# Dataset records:
--- --- ---

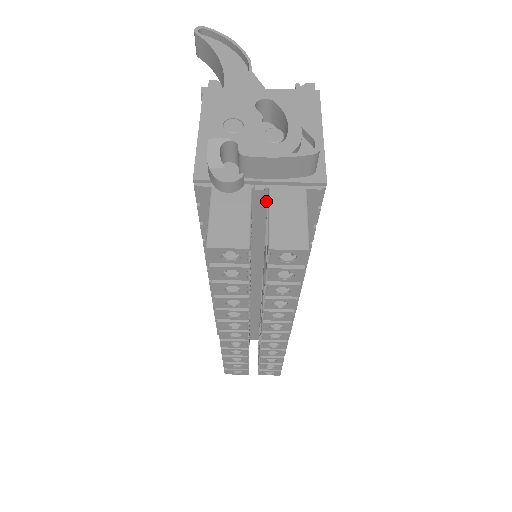
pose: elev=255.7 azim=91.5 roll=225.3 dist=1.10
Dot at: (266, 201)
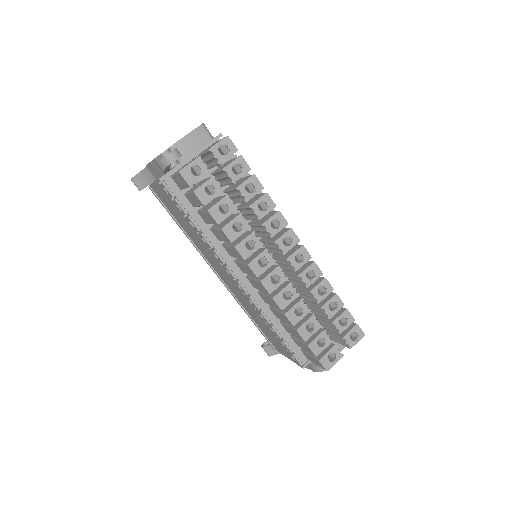
Dot at: occluded
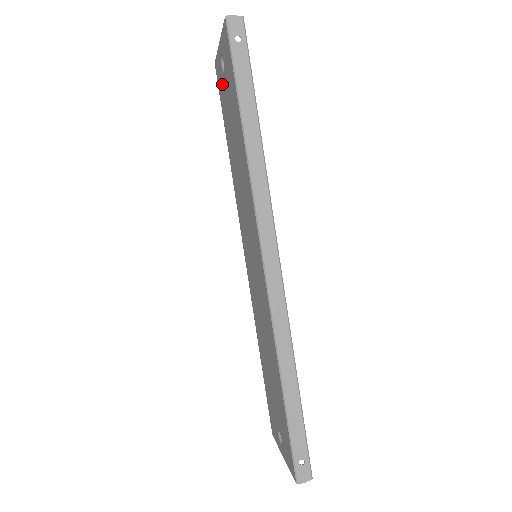
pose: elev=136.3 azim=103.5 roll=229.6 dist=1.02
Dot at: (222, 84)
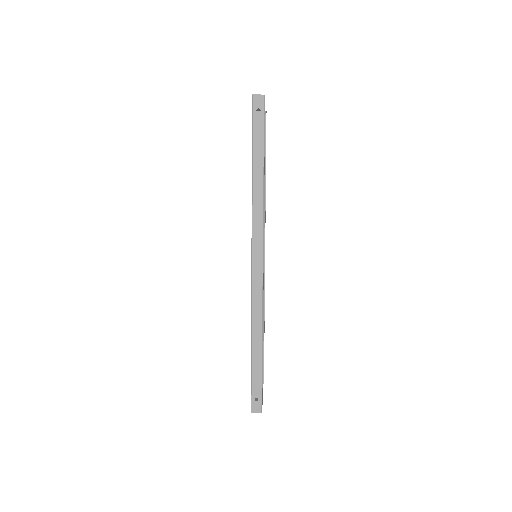
Dot at: occluded
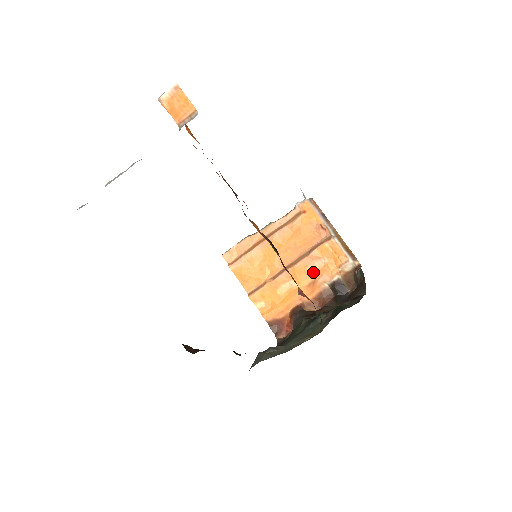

--- --- ---

# Aim of the task:
Reproduce every line of the data above without changes, but omit the pictures.

# Task output:
pose: elev=255.7 azim=91.5 roll=225.3 dist=1.10
Dot at: (266, 201)
Dot at: occluded
pose: elev=136.3 azim=103.5 roll=229.6 dist=1.02
Dot at: (222, 84)
Dot at: occluded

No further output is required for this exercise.